Bisnis.com, JAKARTA - Baru-baru ini muncul isu pemutusan hubungan kerja (PHK) massal di sektor manufaktur, khususnya di industri tekstil dan produk tekstil (TPT), yang memicu desakan agar pemerintah membatasi impor.
Ekonom Universitas Indonesia Fithra Faisal Hastiadi menilai pembatasan impor tekstil bukan merupakan jawaban atas masalah sektor industri tekstil nasional. Dia membeberkan, masalah tekstil Indonesia adalah terkait kehilangan daya saing.
Di sisi lain, menurutnya, partisipasi ke belakang (backward) pasar Indonesia sangat tertutup sehingga akses bahan baku terhambat dan berdampak ongkos input yang mahal.
“Akibatnya, kita tidak bisa bersaing, misalnya dengan Vietnam. Mereka terbuka dari pasar input pasar produksinya. Jadi itulah road cost-nya. Kemudian mencoba mengatasi dengan proteksi, justru ini akan menjadi celaka berbalas celaka,” ujar Fithra dalam diskusi virtual, dikutip Kamis (10/11/2022).
Fithra mengatakan, apabila pemerintah menutup impor bahan baku industri tekstil atau menutup produk tekstil, dua-duanya akan berdampak tidak sehat.
“Apakah kita tidak takut bahaya retaliasi dari trade partner kita dan itu akan menghukum lebih industri kita. Jadi pemerintah harus melihatnya secara tidak parsial dan lebih komprehensif,” tutur eks Juru Bicara Kementerian Perdagangan itu.
Baca Juga
Yang perlu dilakukan, kata Fithra, yaitu pemerintah memberikan insentif baik dari sisi hilir, yaitu membuka akses impor baku jika ada permintaan dan insentif untuk mengurangi beban produsen. Menurutnya, akan lebih baik jika yang disubsidi adalah industri, bukan hanya dari sisi pekerja. Hal tersebut, kata Fithra, agar menjaga eksistensi industrinya sendiri.
“Ada enggak duitnya? Ada. Kemarin ada dari penyesuian harga BBM ada Rp196 triliun bisa dimasukkan dari sisi suplai. Kemudian wish competitions ini best practice itu adalah industrinya dikasih. Bukan kemudian fokus ke tenaga kerja kalau Rp3,5 juta ditambah Rp600.000, itu oke sih. Tapi yang lebih best practice dan Eropa itu stimulus ke industrinya supaya menjamin tempat kerjanya, tetap eksis,” ungkap Fithra.
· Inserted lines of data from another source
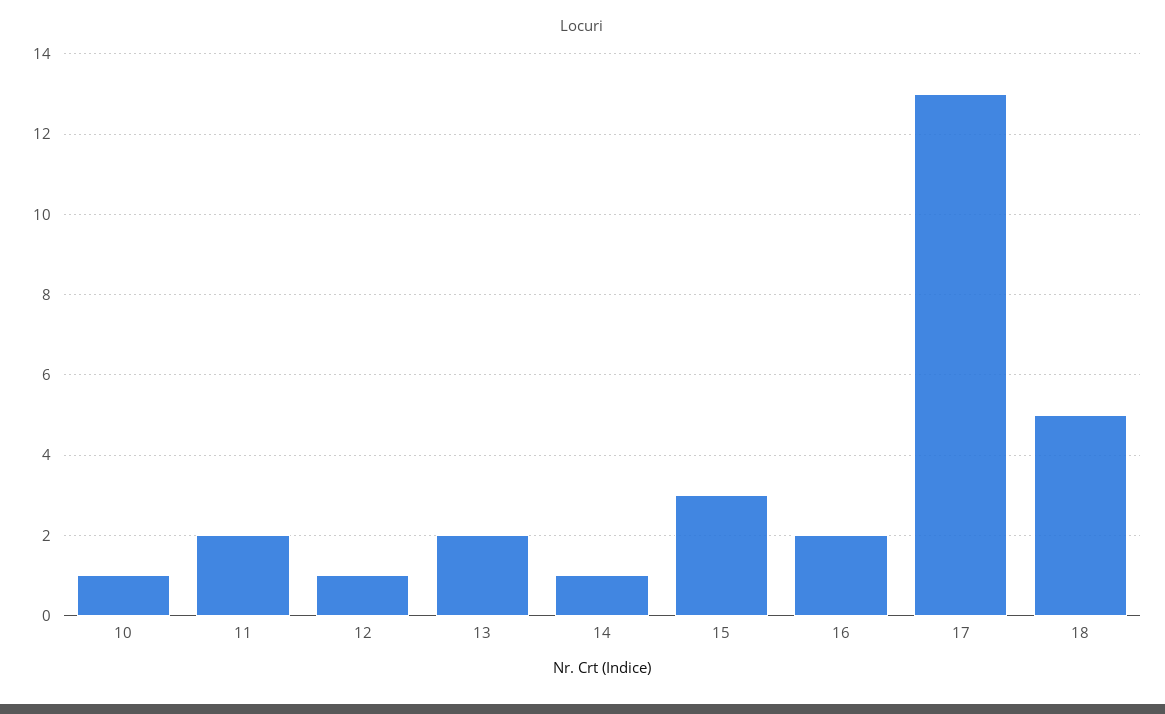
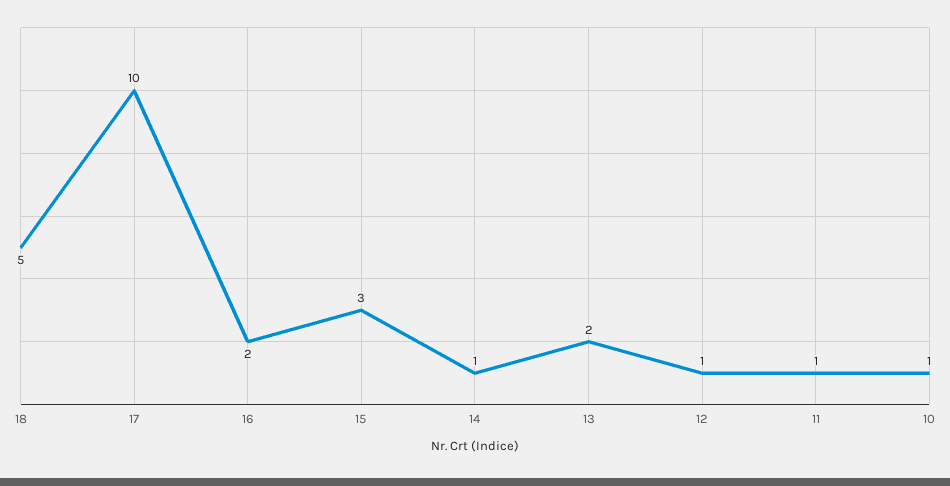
11: 2 -> 1
17: 13 -> 10

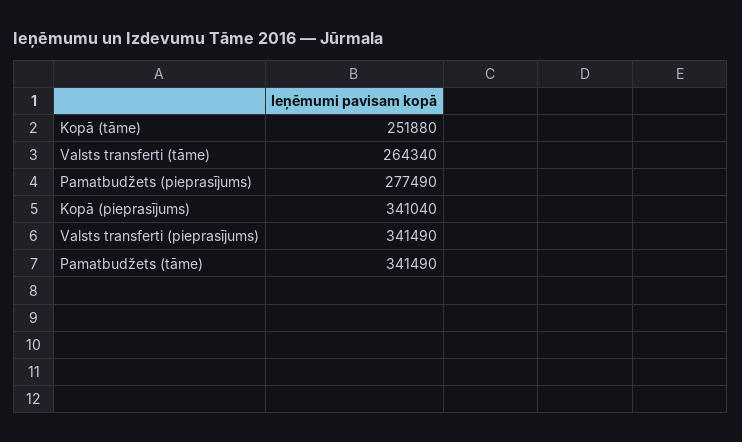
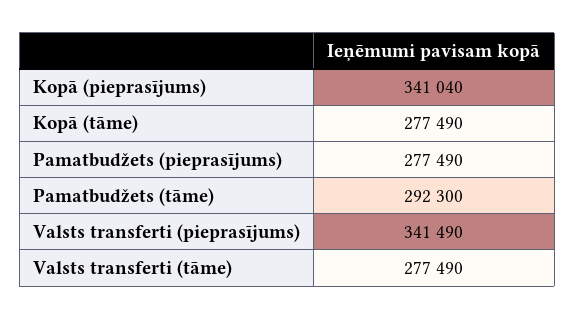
Kopā (tāme): 251880 -> 277490
Valsts transferti (tāme): 264340 -> 277490
Pamatbudžets (tāme): 341490 -> 292300

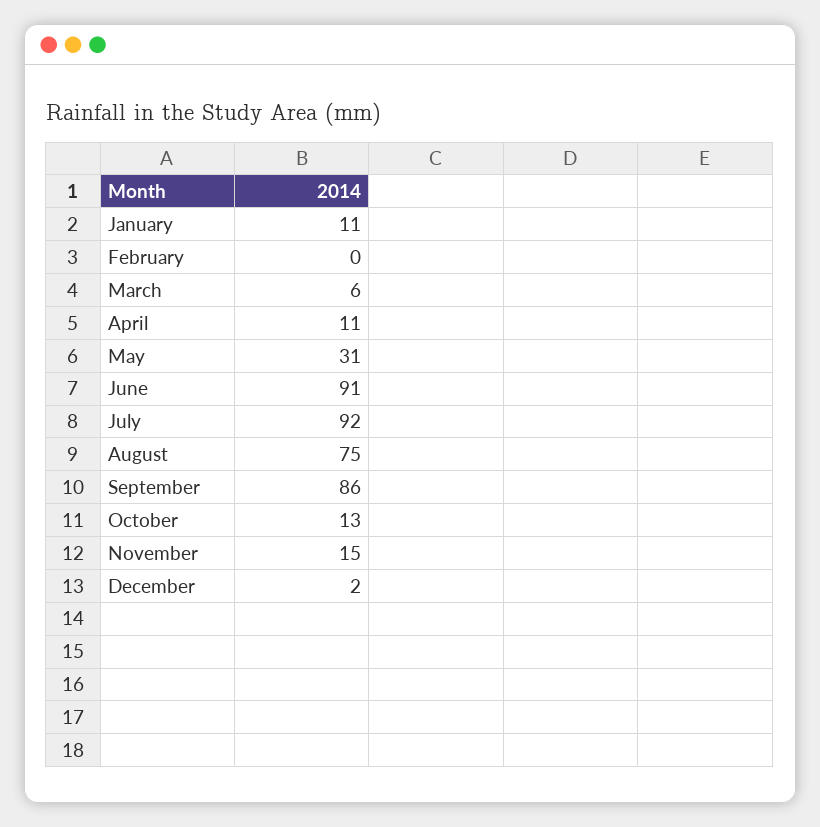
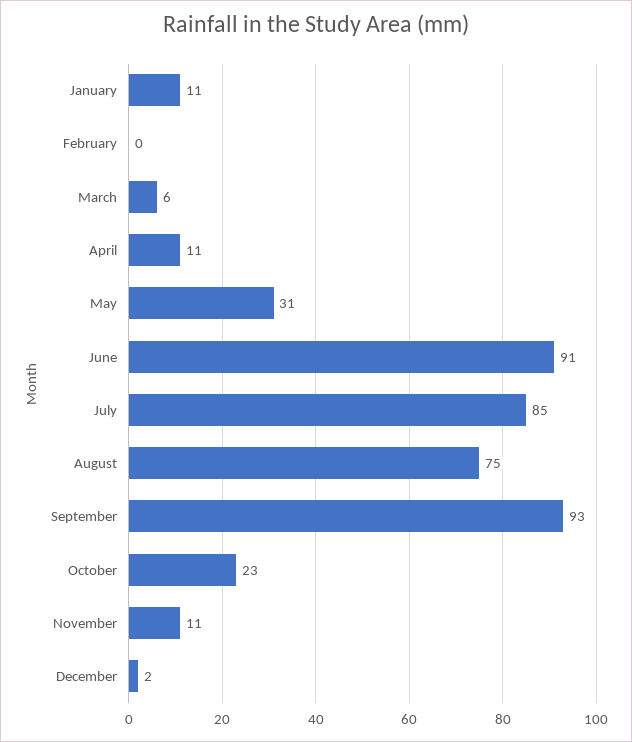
July: 92 -> 85
September: 86 -> 93
October: 13 -> 23
November: 15 -> 11

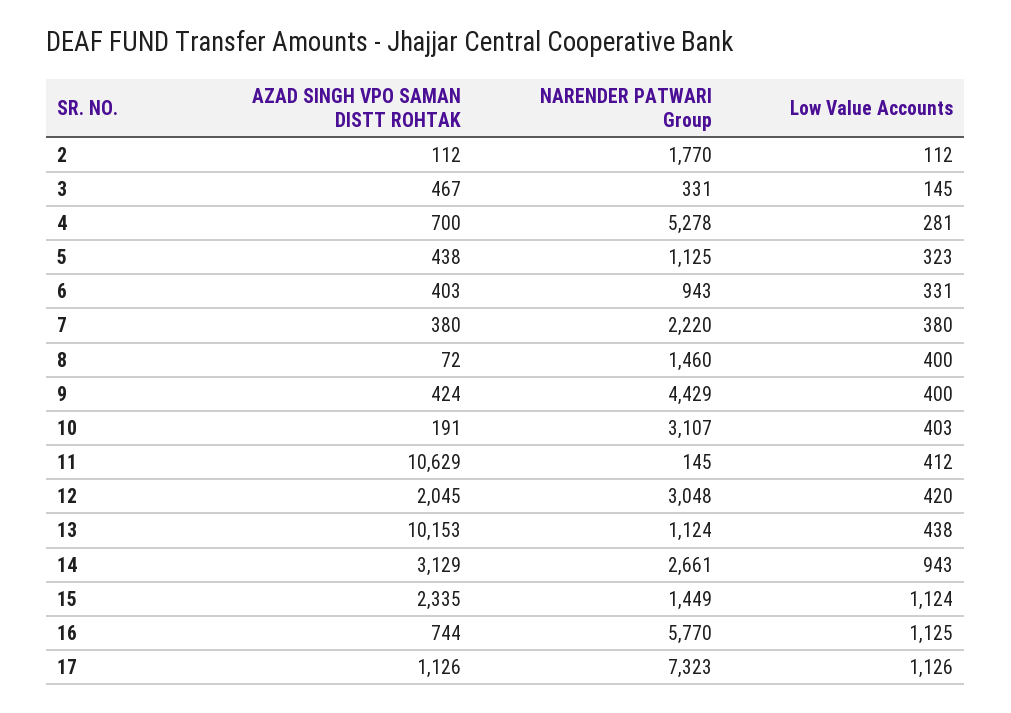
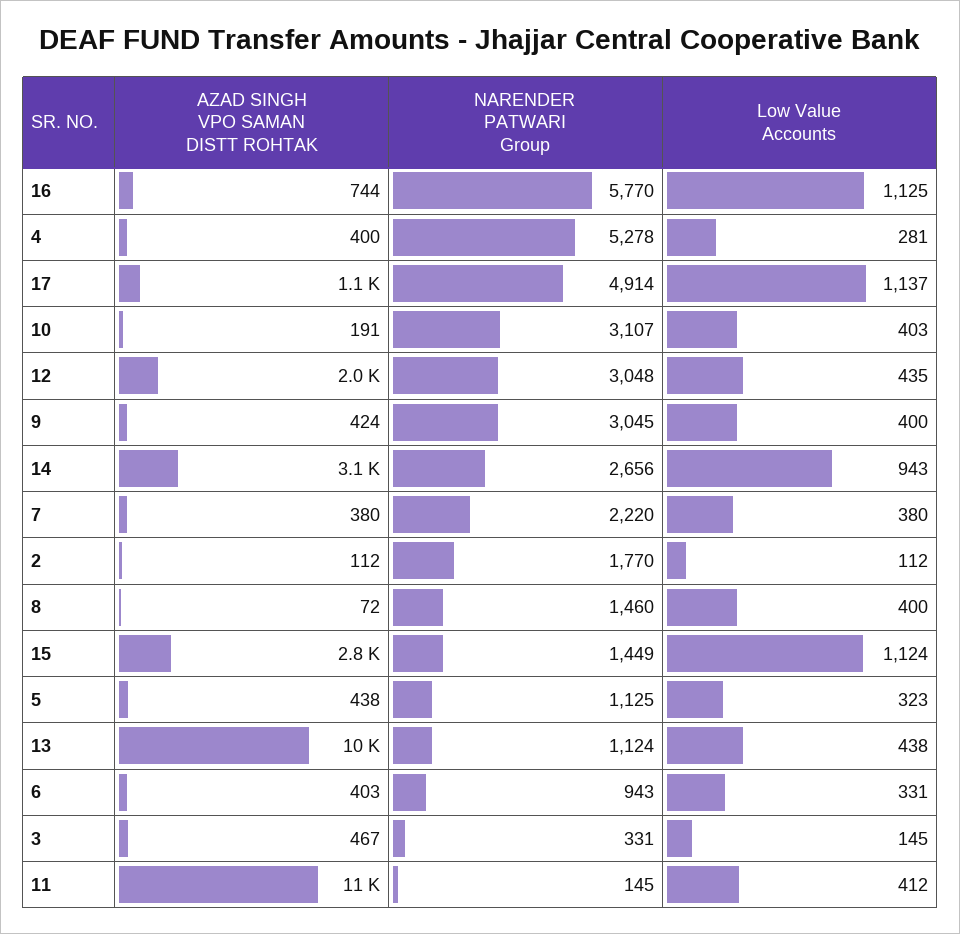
AZAD SINGH VPO SAMAN DISTT ROHTAK, 4: 700 -> 400
NARENDER PATWARI Group, 9: 4429 -> 3045
Low Value Accounts, 12: 420 -> 435
NARENDER PATWARI Group, 14: 2661 -> 2656
AZAD SINGH VPO SAMAN DISTT ROHTAK, 15: 2335 -> 2800
NARENDER PATWARI Group, 17: 7323 -> 4914
Low Value Accounts, 17: 1126 -> 1137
Terkait munculnya isu gelombang PHK, Faisal meragukan terjadi PHK massal. Menurutnya hal tersebut tidak sesuai dengan data yang ada, yakni bahwa justru terjadi pengurangan pengangguran sebesar 700.000 orang.
“Ini mungkin bukan gelombang [PHK] tapi pake istilah Bung Karno riak-riak di tengah samudera. Memang ada pengangguran di sektor tapi saya rasa belum pas lah disebut gelombang,” ungkap Fithra.
Sebelumnya, pelaku usaha tekstil dan produk tekstil berharap pemerintah dapat membuka ruang untuk bisa menggarap pasar domestik melalui pembatasan impor. Hal ini karena permintaan ekspor mengalami penurunan dan diprediksi berlanjut hingga tahun depan. Penurunan permintaan ekspor disebabkan oleh kondisi ekonomi dunia yang melambat, bahkan diperkirakan resesi tahun depan. Akibat permintaan yang turun, produksi tekstil dalam negeri melemah dan berdampak pada PHK.
Ketua Umum Asosiasi Pertekstilan Indonesia (API) Jemmy Kartiwa Sastraatmaja berharap pemerintah dapat memberlakukan pembatasan impor TPT. Ini diperlukan agar setidaknya industri TPT di Tanah Air dapat bertahan dan tak masif melakukan PHK.
"Kami sangat berharap produsen tekstil Indonesia bisa diberikan ruang untuk berjualan di tahun depan. Itu pun jika tidak ada serbuan dari produk impor. Dalam negeri ini juga ada tantangan karena produsen tekstil dunia juga membidik pasar Indonesia yang besar. Thrifting ini jadi ancaman juga bagi kita. Jadi, pengendalian impor itu sangat kami harapkan," ujarnya, Minggu (30/10/2022).